What to produce
Your answer should be the lines of the listing that contain the word "LAUREL".

········

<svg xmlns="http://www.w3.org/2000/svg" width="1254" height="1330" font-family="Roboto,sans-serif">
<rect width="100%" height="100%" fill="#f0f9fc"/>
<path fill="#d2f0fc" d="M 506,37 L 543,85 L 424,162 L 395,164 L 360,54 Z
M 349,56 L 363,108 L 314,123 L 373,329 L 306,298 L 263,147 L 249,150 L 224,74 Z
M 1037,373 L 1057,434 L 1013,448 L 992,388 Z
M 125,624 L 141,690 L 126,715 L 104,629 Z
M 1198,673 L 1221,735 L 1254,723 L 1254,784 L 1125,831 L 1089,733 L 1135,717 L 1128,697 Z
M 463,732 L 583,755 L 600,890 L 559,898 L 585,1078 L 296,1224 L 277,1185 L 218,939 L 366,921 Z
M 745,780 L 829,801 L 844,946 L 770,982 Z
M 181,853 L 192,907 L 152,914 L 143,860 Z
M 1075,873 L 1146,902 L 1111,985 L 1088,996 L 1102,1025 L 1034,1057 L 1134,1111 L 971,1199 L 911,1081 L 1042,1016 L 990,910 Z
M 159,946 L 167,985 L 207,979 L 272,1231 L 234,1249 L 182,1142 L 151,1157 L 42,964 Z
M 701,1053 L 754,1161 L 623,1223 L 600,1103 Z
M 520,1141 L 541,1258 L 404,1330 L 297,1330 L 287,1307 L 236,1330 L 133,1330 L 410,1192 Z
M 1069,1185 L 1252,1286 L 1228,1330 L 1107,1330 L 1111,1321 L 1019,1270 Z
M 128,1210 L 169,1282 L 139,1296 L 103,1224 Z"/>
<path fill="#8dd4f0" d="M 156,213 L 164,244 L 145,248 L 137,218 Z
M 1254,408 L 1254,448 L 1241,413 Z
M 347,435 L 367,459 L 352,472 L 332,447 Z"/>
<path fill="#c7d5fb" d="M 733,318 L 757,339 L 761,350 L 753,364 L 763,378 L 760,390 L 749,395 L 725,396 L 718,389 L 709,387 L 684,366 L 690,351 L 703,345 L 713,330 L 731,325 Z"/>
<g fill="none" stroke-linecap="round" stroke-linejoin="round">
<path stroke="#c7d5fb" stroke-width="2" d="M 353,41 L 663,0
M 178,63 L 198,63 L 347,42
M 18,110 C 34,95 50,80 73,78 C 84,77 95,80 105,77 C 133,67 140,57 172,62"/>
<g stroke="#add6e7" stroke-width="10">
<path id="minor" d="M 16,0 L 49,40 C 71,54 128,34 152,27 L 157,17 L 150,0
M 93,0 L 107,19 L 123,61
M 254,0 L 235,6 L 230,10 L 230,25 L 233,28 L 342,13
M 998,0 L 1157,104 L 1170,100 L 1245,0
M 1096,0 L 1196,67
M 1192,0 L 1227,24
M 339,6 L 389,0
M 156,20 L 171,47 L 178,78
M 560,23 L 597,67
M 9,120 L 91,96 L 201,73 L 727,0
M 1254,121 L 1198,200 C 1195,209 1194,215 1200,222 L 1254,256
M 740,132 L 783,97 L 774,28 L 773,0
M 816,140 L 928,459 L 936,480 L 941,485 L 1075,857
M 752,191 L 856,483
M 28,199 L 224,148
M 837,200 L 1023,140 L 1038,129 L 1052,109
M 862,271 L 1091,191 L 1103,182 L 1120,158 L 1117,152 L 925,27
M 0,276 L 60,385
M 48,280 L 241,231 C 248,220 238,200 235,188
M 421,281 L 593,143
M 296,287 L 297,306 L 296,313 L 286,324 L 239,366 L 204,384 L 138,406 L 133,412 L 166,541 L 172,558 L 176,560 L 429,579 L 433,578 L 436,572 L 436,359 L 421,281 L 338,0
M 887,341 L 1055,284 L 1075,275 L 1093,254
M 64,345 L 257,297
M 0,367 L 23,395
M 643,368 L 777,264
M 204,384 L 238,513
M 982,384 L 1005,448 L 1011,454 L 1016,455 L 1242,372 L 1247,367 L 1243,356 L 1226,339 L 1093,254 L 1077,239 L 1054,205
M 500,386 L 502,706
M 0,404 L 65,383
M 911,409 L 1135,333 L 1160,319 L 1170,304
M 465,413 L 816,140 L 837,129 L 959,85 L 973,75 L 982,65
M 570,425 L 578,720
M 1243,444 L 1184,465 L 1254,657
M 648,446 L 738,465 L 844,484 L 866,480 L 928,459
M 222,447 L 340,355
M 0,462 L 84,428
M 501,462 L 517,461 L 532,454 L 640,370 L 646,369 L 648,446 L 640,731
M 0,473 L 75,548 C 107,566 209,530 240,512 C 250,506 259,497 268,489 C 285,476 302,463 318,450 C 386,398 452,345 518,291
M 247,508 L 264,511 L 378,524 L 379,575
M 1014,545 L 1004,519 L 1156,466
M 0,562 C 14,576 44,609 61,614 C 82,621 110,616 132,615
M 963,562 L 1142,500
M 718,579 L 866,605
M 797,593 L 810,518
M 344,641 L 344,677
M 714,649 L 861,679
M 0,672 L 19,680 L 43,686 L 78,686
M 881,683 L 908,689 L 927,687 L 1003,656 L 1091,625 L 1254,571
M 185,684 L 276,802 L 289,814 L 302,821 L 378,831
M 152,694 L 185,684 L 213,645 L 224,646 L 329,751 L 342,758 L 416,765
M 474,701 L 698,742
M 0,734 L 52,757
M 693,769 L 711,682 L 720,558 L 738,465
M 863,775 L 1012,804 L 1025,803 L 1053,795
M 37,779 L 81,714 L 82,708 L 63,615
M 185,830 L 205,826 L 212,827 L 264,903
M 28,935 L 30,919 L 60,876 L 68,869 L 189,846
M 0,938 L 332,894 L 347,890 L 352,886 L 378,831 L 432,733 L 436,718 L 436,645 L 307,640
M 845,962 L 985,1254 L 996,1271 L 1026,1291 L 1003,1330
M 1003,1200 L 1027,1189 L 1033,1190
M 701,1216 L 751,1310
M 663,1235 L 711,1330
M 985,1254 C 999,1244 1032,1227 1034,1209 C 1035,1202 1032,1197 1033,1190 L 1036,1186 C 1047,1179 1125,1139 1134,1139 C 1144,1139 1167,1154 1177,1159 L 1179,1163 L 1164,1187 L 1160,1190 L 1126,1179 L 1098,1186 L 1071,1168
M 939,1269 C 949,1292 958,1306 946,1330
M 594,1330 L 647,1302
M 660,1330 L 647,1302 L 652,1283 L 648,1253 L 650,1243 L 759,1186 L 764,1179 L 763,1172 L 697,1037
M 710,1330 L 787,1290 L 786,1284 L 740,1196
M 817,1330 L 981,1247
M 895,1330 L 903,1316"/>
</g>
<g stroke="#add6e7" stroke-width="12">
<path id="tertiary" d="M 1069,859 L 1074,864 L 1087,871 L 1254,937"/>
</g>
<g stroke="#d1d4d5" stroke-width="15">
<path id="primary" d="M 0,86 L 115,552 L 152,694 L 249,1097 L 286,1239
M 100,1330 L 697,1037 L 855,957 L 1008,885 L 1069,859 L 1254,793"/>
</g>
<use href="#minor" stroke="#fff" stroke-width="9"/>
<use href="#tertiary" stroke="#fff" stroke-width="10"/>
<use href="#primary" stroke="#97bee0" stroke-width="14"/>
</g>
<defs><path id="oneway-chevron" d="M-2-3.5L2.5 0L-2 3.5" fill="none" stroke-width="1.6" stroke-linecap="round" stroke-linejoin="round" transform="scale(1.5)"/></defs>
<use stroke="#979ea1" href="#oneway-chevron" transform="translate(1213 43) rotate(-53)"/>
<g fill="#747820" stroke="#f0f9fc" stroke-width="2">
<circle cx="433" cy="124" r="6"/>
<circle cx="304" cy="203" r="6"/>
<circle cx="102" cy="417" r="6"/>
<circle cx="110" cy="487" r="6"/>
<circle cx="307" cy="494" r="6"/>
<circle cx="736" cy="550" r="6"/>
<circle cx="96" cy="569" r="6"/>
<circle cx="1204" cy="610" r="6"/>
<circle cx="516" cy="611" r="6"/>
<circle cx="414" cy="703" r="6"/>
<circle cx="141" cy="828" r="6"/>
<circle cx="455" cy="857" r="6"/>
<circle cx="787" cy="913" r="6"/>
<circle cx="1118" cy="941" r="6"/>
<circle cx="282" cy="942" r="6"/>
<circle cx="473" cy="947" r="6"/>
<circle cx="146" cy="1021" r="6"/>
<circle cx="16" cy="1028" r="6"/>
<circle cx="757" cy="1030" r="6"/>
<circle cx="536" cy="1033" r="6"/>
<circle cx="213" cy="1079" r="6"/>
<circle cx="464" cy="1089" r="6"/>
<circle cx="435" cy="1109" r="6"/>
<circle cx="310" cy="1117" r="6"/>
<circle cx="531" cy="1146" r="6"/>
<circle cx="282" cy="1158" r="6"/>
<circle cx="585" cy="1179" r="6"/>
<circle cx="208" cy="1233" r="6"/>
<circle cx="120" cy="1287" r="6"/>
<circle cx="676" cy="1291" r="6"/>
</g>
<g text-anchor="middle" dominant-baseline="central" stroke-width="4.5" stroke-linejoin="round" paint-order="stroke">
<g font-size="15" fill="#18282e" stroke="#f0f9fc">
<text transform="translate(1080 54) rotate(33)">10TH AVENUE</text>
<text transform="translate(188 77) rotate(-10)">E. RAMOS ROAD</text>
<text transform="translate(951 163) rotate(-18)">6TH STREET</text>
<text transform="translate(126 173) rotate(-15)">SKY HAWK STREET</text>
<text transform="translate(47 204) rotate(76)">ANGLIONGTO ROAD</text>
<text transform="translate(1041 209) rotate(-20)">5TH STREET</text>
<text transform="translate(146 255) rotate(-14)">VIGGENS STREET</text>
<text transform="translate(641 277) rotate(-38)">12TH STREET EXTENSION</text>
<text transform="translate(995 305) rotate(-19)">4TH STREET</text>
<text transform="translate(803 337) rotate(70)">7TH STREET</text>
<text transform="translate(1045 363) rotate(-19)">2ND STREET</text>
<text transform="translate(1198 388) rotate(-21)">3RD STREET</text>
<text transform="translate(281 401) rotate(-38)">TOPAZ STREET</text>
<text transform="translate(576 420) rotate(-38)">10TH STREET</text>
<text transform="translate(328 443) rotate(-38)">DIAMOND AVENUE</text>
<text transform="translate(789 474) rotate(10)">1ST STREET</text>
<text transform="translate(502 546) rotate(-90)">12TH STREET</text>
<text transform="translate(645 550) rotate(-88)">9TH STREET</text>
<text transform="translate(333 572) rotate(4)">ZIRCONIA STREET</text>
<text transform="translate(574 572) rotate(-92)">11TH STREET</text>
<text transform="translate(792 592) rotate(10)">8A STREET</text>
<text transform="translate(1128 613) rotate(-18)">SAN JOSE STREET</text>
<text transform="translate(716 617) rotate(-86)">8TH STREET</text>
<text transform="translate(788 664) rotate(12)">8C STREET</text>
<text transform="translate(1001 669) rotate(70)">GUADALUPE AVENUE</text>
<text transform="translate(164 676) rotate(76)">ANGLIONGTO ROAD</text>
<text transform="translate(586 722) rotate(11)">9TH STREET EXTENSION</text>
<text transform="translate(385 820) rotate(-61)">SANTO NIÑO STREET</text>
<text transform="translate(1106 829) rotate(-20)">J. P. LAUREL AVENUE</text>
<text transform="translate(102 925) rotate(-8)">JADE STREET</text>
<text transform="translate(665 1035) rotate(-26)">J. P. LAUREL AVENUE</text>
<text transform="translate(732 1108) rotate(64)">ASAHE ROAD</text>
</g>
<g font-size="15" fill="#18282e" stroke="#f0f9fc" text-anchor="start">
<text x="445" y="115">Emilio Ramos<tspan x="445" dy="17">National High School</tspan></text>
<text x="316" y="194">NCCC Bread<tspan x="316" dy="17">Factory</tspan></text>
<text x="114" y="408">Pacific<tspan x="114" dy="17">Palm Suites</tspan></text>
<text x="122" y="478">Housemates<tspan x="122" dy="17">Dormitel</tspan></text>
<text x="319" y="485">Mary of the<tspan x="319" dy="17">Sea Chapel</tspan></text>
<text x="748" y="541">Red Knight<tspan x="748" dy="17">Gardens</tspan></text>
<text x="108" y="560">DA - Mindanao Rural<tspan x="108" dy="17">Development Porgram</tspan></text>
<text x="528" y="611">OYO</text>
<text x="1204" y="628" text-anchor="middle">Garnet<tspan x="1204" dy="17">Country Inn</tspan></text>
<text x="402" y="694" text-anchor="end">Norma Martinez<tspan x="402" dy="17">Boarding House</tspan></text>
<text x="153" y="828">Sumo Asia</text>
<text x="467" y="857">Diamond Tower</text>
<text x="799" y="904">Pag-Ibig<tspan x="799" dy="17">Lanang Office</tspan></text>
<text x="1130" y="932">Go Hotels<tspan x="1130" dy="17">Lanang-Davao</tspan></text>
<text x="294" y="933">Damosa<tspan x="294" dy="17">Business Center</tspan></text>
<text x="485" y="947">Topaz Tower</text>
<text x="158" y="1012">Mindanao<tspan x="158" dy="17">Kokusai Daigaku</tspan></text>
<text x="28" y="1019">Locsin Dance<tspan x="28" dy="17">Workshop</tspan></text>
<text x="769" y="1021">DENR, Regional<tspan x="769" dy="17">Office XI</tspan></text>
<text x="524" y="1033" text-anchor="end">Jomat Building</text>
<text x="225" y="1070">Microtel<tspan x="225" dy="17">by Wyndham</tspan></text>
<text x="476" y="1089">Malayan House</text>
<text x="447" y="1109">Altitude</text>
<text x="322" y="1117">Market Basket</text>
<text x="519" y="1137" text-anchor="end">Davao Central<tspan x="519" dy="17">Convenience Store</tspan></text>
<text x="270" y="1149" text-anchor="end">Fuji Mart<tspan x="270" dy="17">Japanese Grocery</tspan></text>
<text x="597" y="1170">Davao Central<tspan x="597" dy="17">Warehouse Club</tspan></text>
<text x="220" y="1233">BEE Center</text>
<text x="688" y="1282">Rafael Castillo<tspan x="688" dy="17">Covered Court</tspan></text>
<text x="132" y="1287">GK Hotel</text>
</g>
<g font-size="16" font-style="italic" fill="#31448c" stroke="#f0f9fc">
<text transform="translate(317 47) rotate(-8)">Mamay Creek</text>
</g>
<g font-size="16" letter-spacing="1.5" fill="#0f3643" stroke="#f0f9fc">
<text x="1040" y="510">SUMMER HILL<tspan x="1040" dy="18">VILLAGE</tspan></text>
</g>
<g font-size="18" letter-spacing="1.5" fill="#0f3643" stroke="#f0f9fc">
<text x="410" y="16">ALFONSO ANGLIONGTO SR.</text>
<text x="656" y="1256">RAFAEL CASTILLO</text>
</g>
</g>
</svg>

········

Answer box
<text transform="translate(1106 829) rotate(-20)">J. P. LAUREL AVENUE</text>
<text transform="translate(665 1035) rotate(-26)">J. P. LAUREL AVENUE</text>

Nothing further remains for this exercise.